The term ‘credit’ in relation to higher education and the level 7 programmes from approved awarding bodies is a measurement of learning in terms of hours of study required to obtain X number of credits. This is regardless of level. One credit equates to 10 hours of learning and so a 60-credit programme requires 600 hours of learning. This is sometimes referred to as the Total Qualification Time (TQT). These learning hours must be accounted for within a programme and will be made up of practice learning hours, guided study, taught hours, self-directed learning and time to prepare for and undertake assessments.
It is important to note that Continuing Professional Development (CPD) points do not equate to credits. Manufacturers or non-regulated training providers do not have the power to apply academic credits to their courses. The JCCP also rightly states that CPD should be delivered to those with prior demonstrable qualifications and experience in the applied area for which they are seeking to undertake CPD short courses. CPD courses should be designed to enhance, refresh and update knowledge and skills and not replace primary qualifications.
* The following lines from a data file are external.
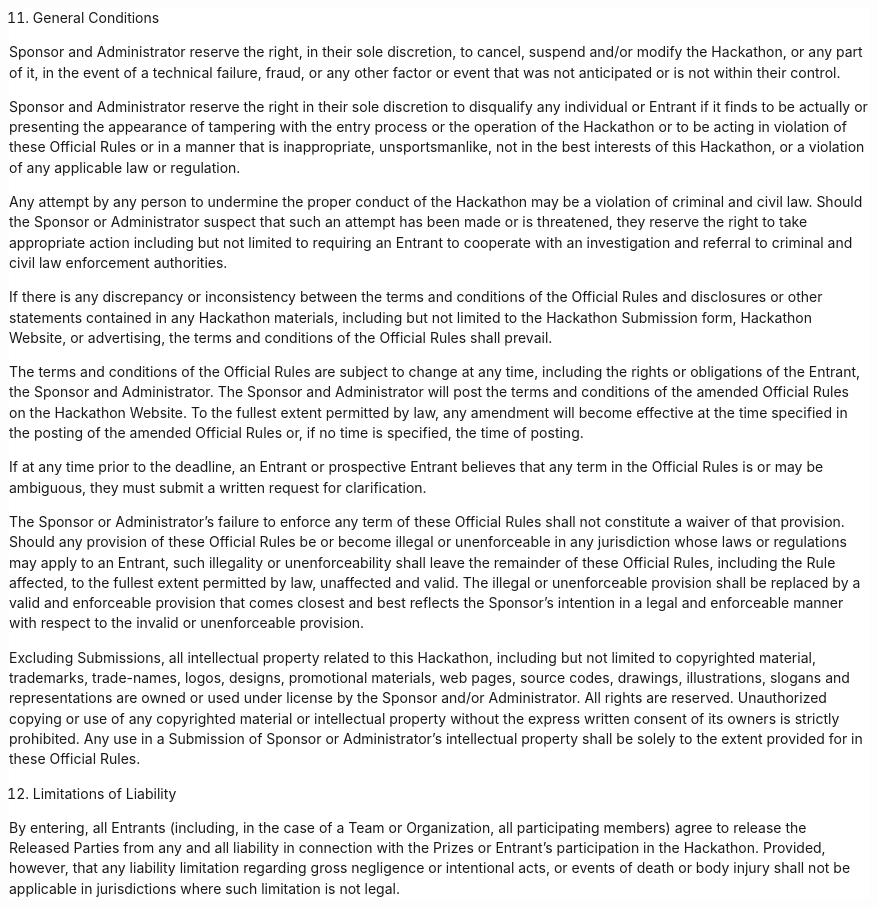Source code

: 11. General Conditions

Sponsor and Administrator reserve the right, in their sole discretion, to cancel, suspend and/or modify the Hackathon, or any part of it, in the event of a technical failure, fraud, or any other factor or event that was not anticipated or is not within their control.

Sponsor and Administrator reserve the right in their sole discretion to disqualify any individual or Entrant if it finds to be actually or presenting the appearance of tampering with the entry process or the operation of the Hackathon or to be acting in violation of these Official Rules or in a manner that is inappropriate, unsportsmanlike, not in the best interests of this Hackathon, or a violation of any applicable law or regulation.

Any attempt by any person to undermine the proper conduct of the Hackathon may be a violation of criminal and civil law. Should the Sponsor or Administrator suspect that such an attempt has been made or is threatened, they reserve the right to take appropriate action including but not limited to requiring an Entrant to cooperate with an investigation and referral to criminal and civil law enforcement authorities.

If there is any discrepancy or inconsistency between the terms and conditions of the Official Rules and disclosures or other statements contained in any Hackathon materials, including but not limited to the Hackathon Submission form, Hackathon Website, or advertising, the terms and conditions of the Official Rules shall prevail.

The terms and conditions of the Official Rules are subject to change at any time, including the rights or obligations of the Entrant, the Sponsor and Administrator. The Sponsor and Administrator will post the terms and conditions of the amended Official Rules on the Hackathon Website. To the fullest extent permitted by law, any amendment will become effective at the time specified in the posting of the amended Official Rules or, if no time is specified, the time of posting.

If at any time prior to the deadline, an Entrant or prospective Entrant believes that any term in the Official Rules is or may be ambiguous, they must submit a written request for clarification.

The Sponsor or Administrator’s failure to enforce any term of these Official Rules shall not constitute a waiver of that provision. Should any provision of these Official Rules be or become illegal or unenforceable in any jurisdiction whose laws or regulations may apply to an Entrant, such illegality or unenforceability shall leave the remainder of these Official Rules, including the Rule affected, to the fullest extent permitted by law, unaffected and valid. The illegal or unenforceable provision shall be replaced by a valid and enforceable provision that comes closest and best reflects the Sponsor’s intention in a legal and enforceable manner with respect to the invalid or unenforceable provision.

Excluding Submissions, all intellectual property related to this Hackathon, including but not limited to copyrighted material, trademarks, trade-names, logos, designs, promotional materials, web pages, source codes, drawings, illustrations, slogans and representations are owned or used under license by the Sponsor and/or Administrator. All rights are reserved. Unauthorized copying or use of any copyrighted material or intellectual property without the express written consent of its owners is strictly prohibited. Any use in a Submission of Sponsor or Administrator’s intellectual property shall be solely to the extent provided for in these Official Rules.

12. Limitations of Liability

By entering, all Entrants (including, in the case of a Team or Organization, all participating members) agree to release the Released Parties from any and all liability in connection with the Prizes or Entrant’s participation in the Hackathon. Provided, however, that any liability limitation regarding gross negligence or intentional acts, or events of death or body injury shall not be applicable in jurisdictions where such limitation is not legal.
Constructing a curriculum for postgraduate nurses requires some understanding of adult learning theories. The goals of learning at postgraduate level are to develop and encourage collaborative learning, critical thinking and problem-solving. Reflection on experiences is a key component of the learning process. Students are challenged to critically examine their assumptions and beliefs which can lead to personal and professional growth. In postgraduate education, students are expected to take responsibility for their own learning, manage their time effectively, and seek out resources to meet their educational objectives. This is a far cry from the traditional ‘training’ that has been the field of preparation for aesthetic practice.
Assessment schemes at post-graduate level should be designed to enhance the critical thinking and reflection skills of practitioners. We need to assess clinical competence not merely through the performance of a task but through demonstrating proficiency to conduct assessments, develop and implement evidence-based treatment plans, recognise and manage complex and rapidly changing patient situations and the ability to apply analytical and problem-solving abilities to make informed clinical decisions. We must assess knowledge of theory but also the application of theory to practice.
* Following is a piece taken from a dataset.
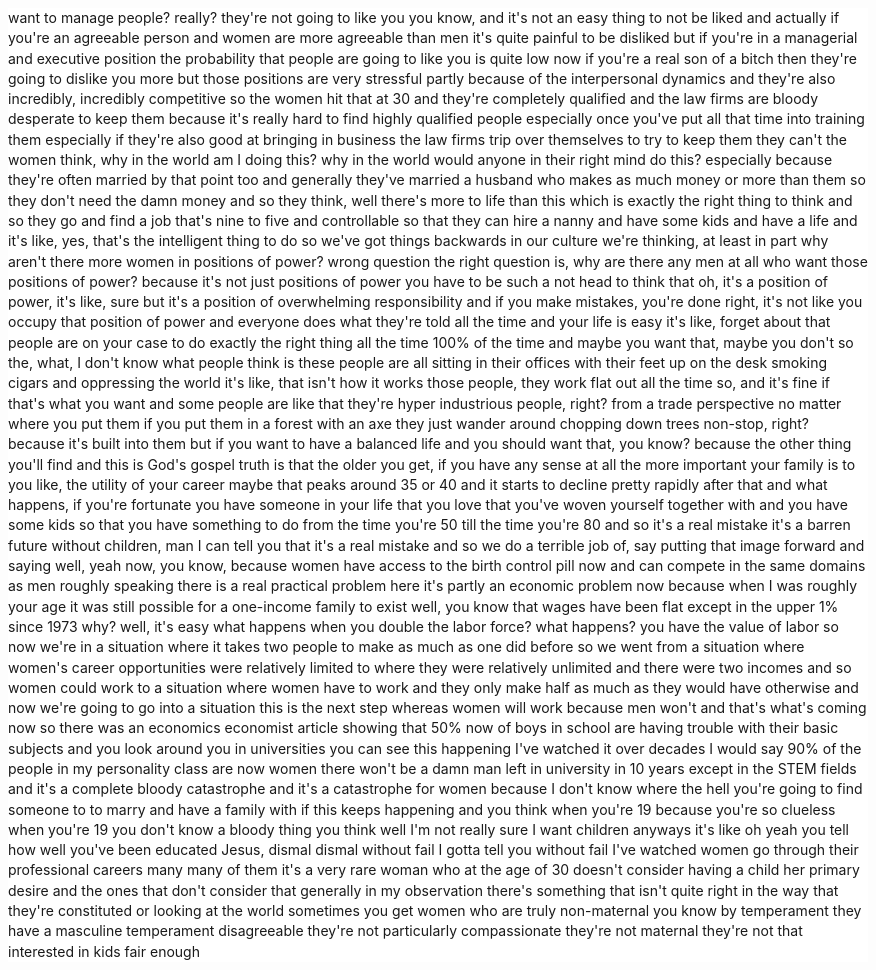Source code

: want to manage people? really? they're not going to like you you know, and it's not an easy thing to not be liked and actually if you're an agreeable person and women are more agreeable than men it's quite painful to be disliked but if you're in a managerial and executive position the probability that people are going to like you is quite low now if you're a real son of a bitch then they're going to dislike you more but those positions are very stressful partly because of the interpersonal dynamics and they're also incredibly, incredibly competitive so the women hit that at 30 and they're completely qualified and the law firms are bloody desperate to keep them because it's really hard to find highly qualified people especially once you've put all that time into training them especially if they're also good at bringing in business the law firms trip over themselves to try to keep them they can't the women think, why in the world am I doing this? why in the world would anyone in their right mind do this? especially because they're often married by that point too and generally they've married a husband who makes as much money or more than them so they don't need the damn money and so they think, well there's more to life than this which is exactly the right thing to think and so they go and find a job that's nine to five and controllable so that they can hire a nanny and have some kids and have a life and it's like, yes, that's the intelligent thing to do so we've got things backwards in our culture we're thinking, at least in part why aren't there more women in positions of power? wrong question the right question is, why are there any men at all who want those positions of power? because it's not just positions of power you have to be such a not head to think that oh, it's a position of power, it's like, sure but it's a position of overwhelming responsibility and if you make mistakes, you're done right, it's not like you occupy that position of power and everyone does what they're told all the time and your life is easy it's like, forget about that people are on your case to do exactly the right thing all the time 100% of the time and maybe you want that, maybe you don't so the, what, I don't know what people think is these people are all sitting in their offices with their feet up on the desk smoking cigars and oppressing the world it's like, that isn't how it works those people, they work flat out all the time so, and it's fine if that's what you want and some people are like that they're hyper industrious people, right? from a trade perspective no matter where you put them if you put them in a forest with an axe they just wander around chopping down trees non-stop, right? because it's built into them but if you want to have a balanced life and you should want that, you know? because the other thing you'll find and this is God's gospel truth is that the older you get, if you have any sense at all the more important your family is to you like, the utility of your career maybe that peaks around 35 or 40 and it starts to decline pretty rapidly after that and what happens, if you're fortunate you have someone in your life that you love that you've woven yourself together with and you have some kids so that you have something to do from the time you're 50 till the time you're 80 and so it's a real mistake it's a barren future without children, man I can tell you that it's a real mistake and so we do a terrible job of, say putting that image forward and saying well, yeah now, you know, because women have access to the birth control pill now and can compete in the same domains as men roughly speaking there is a real practical problem here it's partly an economic problem now because when I was roughly your age it was still possible for a one-income family to exist well, you know that wages have been flat except in the upper 1% since 1973 why? well, it's easy what happens when you double the labor force? what happens? you have the value of labor so now we're in a situation where it takes two people to make as much as one did before so we went from a situation where women's career opportunities were relatively limited to where they were relatively unlimited and there were two incomes and so women could work to a situation where women have to work and they only make half as much as they would have otherwise and now we're going to go into a situation this is the next step whereas women will work because men won't and that's what's coming now so there was an economics economist article showing that 50% now of boys in school are having trouble with their basic subjects and you look around you in universities you can see this happening I've watched it over decades I would say 90% of the people in my personality class are now women there won't be a damn man left in university in 10 years except in the STEM fields and it's a complete bloody catastrophe and it's a catastrophe for women because I don't know where the hell you're going to find someone to to marry and have a family with if this keeps happening and you think when you're 19 because you're so clueless when you're 19 you don't know a bloody thing you think well I'm not really sure I want children anyways it's like oh yeah you tell how well you've been educated Jesus, dismal dismal without fail I gotta tell you without fail I've watched women go through their professional careers many many of them it's a very rare woman who at the age of 30 doesn't consider having a child her primary desire and the ones that don't consider that generally in my observation there's something that isn't quite right in the way that they're constituted or looking at the world sometimes you get women who are truly non-maternal you know by temperament they have a masculine temperament disagreeable they're not particularly compassionate they're not maternal they're not that interested in kids fair enough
Registered healthcare practitioners will bring much to the programme in terms of the knowledge and skills gained throughout pre-registration education and practice experience. They will expect a programme of study that takes this into account, but also considers the need for new learning. This new learning will be founded on the underpinning knowledge that makes a safe and competent practitioner. It will be founded on the support and guidance to help adapt and hone existing skills to new areas of practice to make a confident practitioner. It will be developed around increasing and focussing the skills of evaluation and reflection on practice to create a critical and innovative practitioner. It will develop aesthetic nurses who are able and excited to further develop their education and research in this field of practice.
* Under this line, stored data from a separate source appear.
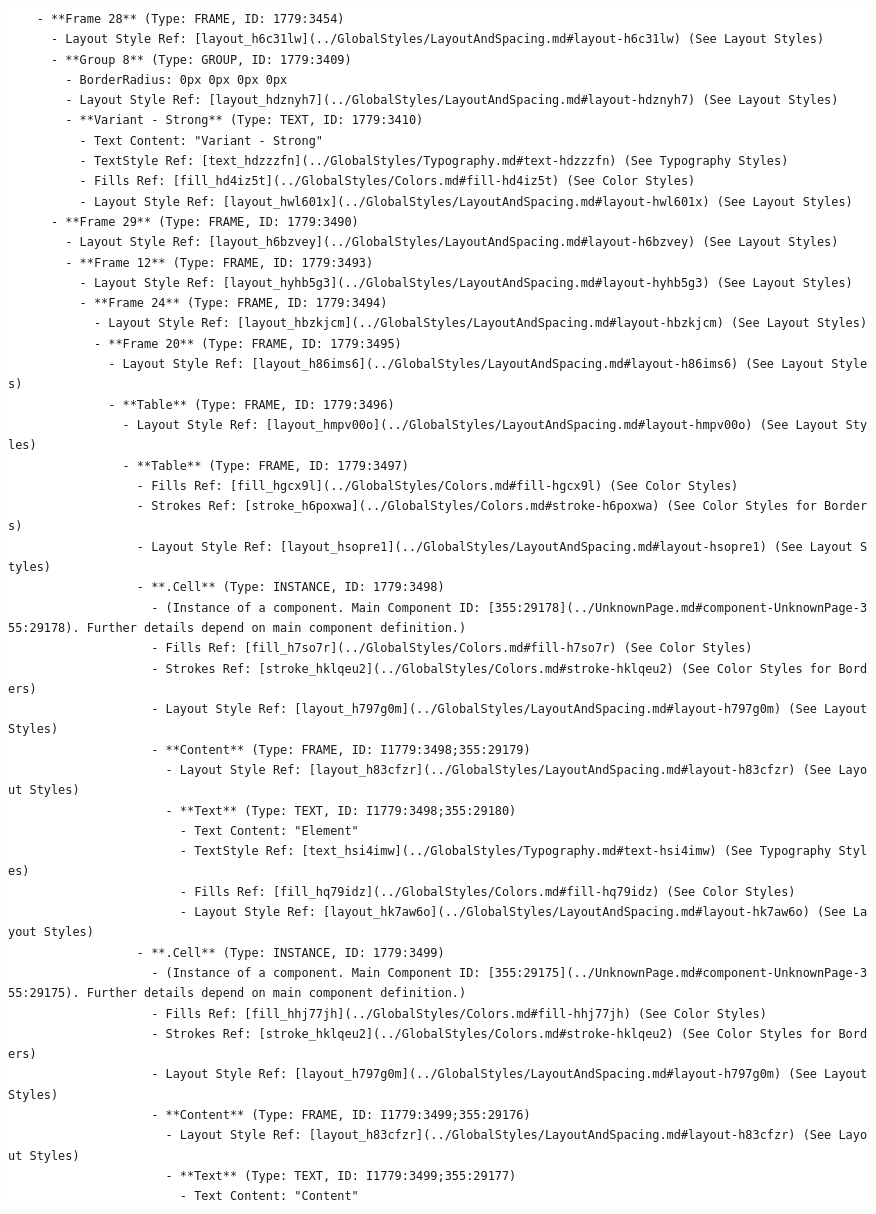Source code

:         - **Frame 28** (Type: FRAME, ID: 1779:3454)
          - Layout Style Ref: [layout_h6c31lw](../GlobalStyles/LayoutAndSpacing.md#layout-h6c31lw) (See Layout Styles)
          - **Group 8** (Type: GROUP, ID: 1779:3409)
            - BorderRadius: 0px 0px 0px 0px
            - Layout Style Ref: [layout_hdznyh7](../GlobalStyles/LayoutAndSpacing.md#layout-hdznyh7) (See Layout Styles)
            - **Variant - Strong** (Type: TEXT, ID: 1779:3410)
              - Text Content: "Variant - Strong"
              - TextStyle Ref: [text_hdzzzfn](../GlobalStyles/Typography.md#text-hdzzzfn) (See Typography Styles)
              - Fills Ref: [fill_hd4iz5t](../GlobalStyles/Colors.md#fill-hd4iz5t) (See Color Styles)
              - Layout Style Ref: [layout_hwl601x](../GlobalStyles/LayoutAndSpacing.md#layout-hwl601x) (See Layout Styles)
          - **Frame 29** (Type: FRAME, ID: 1779:3490)
            - Layout Style Ref: [layout_h6bzvey](../GlobalStyles/LayoutAndSpacing.md#layout-h6bzvey) (See Layout Styles)
            - **Frame 12** (Type: FRAME, ID: 1779:3493)
              - Layout Style Ref: [layout_hyhb5g3](../GlobalStyles/LayoutAndSpacing.md#layout-hyhb5g3) (See Layout Styles)
              - **Frame 24** (Type: FRAME, ID: 1779:3494)
                - Layout Style Ref: [layout_hbzkjcm](../GlobalStyles/LayoutAndSpacing.md#layout-hbzkjcm) (See Layout Styles)
                - **Frame 20** (Type: FRAME, ID: 1779:3495)
                  - Layout Style Ref: [layout_h86ims6](../GlobalStyles/LayoutAndSpacing.md#layout-h86ims6) (See Layout Styles)
                  - **Table** (Type: FRAME, ID: 1779:3496)
                    - Layout Style Ref: [layout_hmpv00o](../GlobalStyles/LayoutAndSpacing.md#layout-hmpv00o) (See Layout Styles)
                    - **Table** (Type: FRAME, ID: 1779:3497)
                      - Fills Ref: [fill_hgcx9l](../GlobalStyles/Colors.md#fill-hgcx9l) (See Color Styles)
                      - Strokes Ref: [stroke_h6poxwa](../GlobalStyles/Colors.md#stroke-h6poxwa) (See Color Styles for Borders)
                      - Layout Style Ref: [layout_hsopre1](../GlobalStyles/LayoutAndSpacing.md#layout-hsopre1) (See Layout Styles)
                      - **.Cell** (Type: INSTANCE, ID: 1779:3498)
                        - (Instance of a component. Main Component ID: [355:29178](../UnknownPage.md#component-UnknownPage-355:29178). Further details depend on main component definition.)
                        - Fills Ref: [fill_h7so7r](../GlobalStyles/Colors.md#fill-h7so7r) (See Color Styles)
                        - Strokes Ref: [stroke_hklqeu2](../GlobalStyles/Colors.md#stroke-hklqeu2) (See Color Styles for Borders)
                        - Layout Style Ref: [layout_h797g0m](../GlobalStyles/LayoutAndSpacing.md#layout-h797g0m) (See Layout Styles)
                        - **Content** (Type: FRAME, ID: I1779:3498;355:29179)
                          - Layout Style Ref: [layout_h83cfzr](../GlobalStyles/LayoutAndSpacing.md#layout-h83cfzr) (See Layout Styles)
                          - **Text** (Type: TEXT, ID: I1779:3498;355:29180)
                            - Text Content: "Element"
                            - TextStyle Ref: [text_hsi4imw](../GlobalStyles/Typography.md#text-hsi4imw) (See Typography Styles)
                            - Fills Ref: [fill_hq79idz](../GlobalStyles/Colors.md#fill-hq79idz) (See Color Styles)
                            - Layout Style Ref: [layout_hk7aw6o](../GlobalStyles/LayoutAndSpacing.md#layout-hk7aw6o) (See Layout Styles)
                      - **.Cell** (Type: INSTANCE, ID: 1779:3499)
                        - (Instance of a component. Main Component ID: [355:29175](../UnknownPage.md#component-UnknownPage-355:29175). Further details depend on main component definition.)
                        - Fills Ref: [fill_hhj77jh](../GlobalStyles/Colors.md#fill-hhj77jh) (See Color Styles)
                        - Strokes Ref: [stroke_hklqeu2](../GlobalStyles/Colors.md#stroke-hklqeu2) (See Color Styles for Borders)
                        - Layout Style Ref: [layout_h797g0m](../GlobalStyles/LayoutAndSpacing.md#layout-h797g0m) (See Layout Styles)
                        - **Content** (Type: FRAME, ID: I1779:3499;355:29176)
                          - Layout Style Ref: [layout_h83cfzr](../GlobalStyles/LayoutAndSpacing.md#layout-h83cfzr) (See Layout Styles)
                          - **Text** (Type: TEXT, ID: I1779:3499;355:29177)
                            - Text Content: "Content"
There is no doubt that a structured and, to some extent, standardised approach to post registration education in aesthetic nursing, much as it is done within the NMC frameworks for pre and post-registration nurse education, will dispel the misconceptions surrounding aesthetic practice. It will bring post registration aesthetic practice nearer to being recognised as a speciality of nursing in its own right. The landscape is changing and the concept of a viable career pathway for nurses in aesthetic practice can only be welcomed. Perhaps it will take us a step closer to having NMC recognition of the post-registration qualification of Specialist Practitioner in Aesthetic Nursing.